Yes. Like in most programming language, this reflects a string and not a language construct. You could define variables with field names, which would cause ambiguity. So strings it is.

  • why do you have to prefix the function with “fn:”? Isn’t the arrow syntax sufficient to ascertain it’s a function?

Flux is in it’s early iterations. fn is required for now, but there’s no reason this couldn’t adopt JavaScript short syntax in time.

  • why is it “_measurement”, instead of “measurement”?

Underscores are often used in computing to represent private fields, instead of user defined. This is what this means here.


With regards to your final question, there’s no reason you couldn’t define your own function that reduces boilerplate and handles the from and filter requirements without spelling it out each time.

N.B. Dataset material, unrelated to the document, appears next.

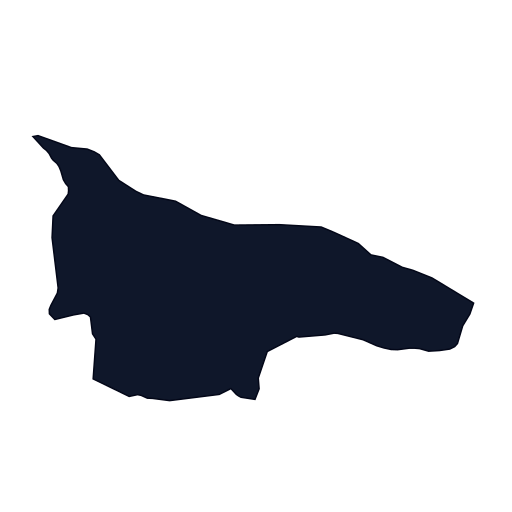 map outline of Quindío (Natural Earth projection), rotated 264°
{"feature_id": "COL-1400", "entity_name": "Quindío", "entity_type": "Department", "adm_level": 1, "iso_a3": "COL", "parent_name": "Colombia", "parent_adm1": "", "projection": "natural_earth1", "projection_center": [-75.678, 4.399], "detail": "fine", "context": "isolated", "style": "filled", "palette": "ink", "viewbox_px": 512, "rotation_deg": 264, "n_neighbors": 0, "source": "natural_earth", "source_scale": "10m", "svg_char_len": 1170}
<svg xmlns="http://www.w3.org/2000/svg" viewBox="0 0 512 512"><g transform="rotate(264 256 256)"><path d="M398.1,46.7L398.5,51.8L383.1,83.7L380.0,99.3L376.5,106.0L373.0,110.8L345.6,127.4L332.9,143.3L328.5,150.5L318.9,181.7L302.1,205.6L289.0,237.7L284.7,282.6L278.0,323.9L271.3,336.1L257.7,359.1L245.1,370.4L241.4,382.1L229.5,400.2L225.4,410.5L215.8,428.7L186.4,467.5L175.9,462.6L165.0,454.3L147.9,447.2L145.1,444.1L143.2,439.0L142.8,428.6L143.3,417.7L146.8,409.0L147.7,404.3L148.3,398.9L148.0,387.0L148.9,380.6L151.2,373.6L154.1,366.7L161.5,353.8L170.5,329.2L171.1,325.5L170.3,316.5L170.9,290.2L171.8,288.0L159.8,257.2L134.4,245.5L123.6,245.2L113.5,240.0L117.1,226.3L118.6,224.1L120.4,222.0L126.8,217.2L122.2,205.0L121.2,155.0L125.2,138.2L126.0,133.0L129.4,127.2L130.5,123.7L129.6,115.2L150.8,81.2L190.0,88.2L195.7,85.3L212.7,85.0L215.3,82.6L217.2,78.9L216.5,68.4L213.9,49.3L220.1,44.5L224.5,44.8L228.4,46.9L239.9,54.6L244.9,55.9L295.6,55.1L317.1,58.4L337.2,75.7L340.4,76.4L344.5,76.7L347.9,74.3L352.1,72.4L361.0,70.8L365.7,69.4L369.0,67.6L372.5,64.3L374.7,62.9L379.5,61.0L383.0,58.6L385.6,55.9L398.1,46.7Z" fill="#0f172a" stroke="#020617" stroke-width="1.5"/></g></svg>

I hope this helps! Please continue to provide your feedback and we’ll take it on-board and hope to make Flux your default language for querying data :smile:

#3

The clarify a little bit more on this question, fn is a parameter/argument for the filter() function that expects a single object, r, which represents each row or record in the input stream. Flux uses keyword arguments, not positional (more info here). So you aren’t prefixing the function with fn; you’re saying fn (the predicate function) is this …

1 Like
#4

Thanks Scott! That completely slipped my mind. Thanks for bringing that up :+1:

#5

I’ll add a few thing here. As for use <db>, that’s actually just part of the CLI, not a part of InfluxQL. So it might be possible to do something like that for the Flux REPL, eliminating the from part of the query, but it would look odd to have filter or range as the start of the query.

We’ve given some thought to creating shorthand syntax for the most common query tasks (range, filter) and I wrote an idea late last year here: https://github.com/influxdata/flux/issues/264

I’d be curious to hear your thoughts on that proposal.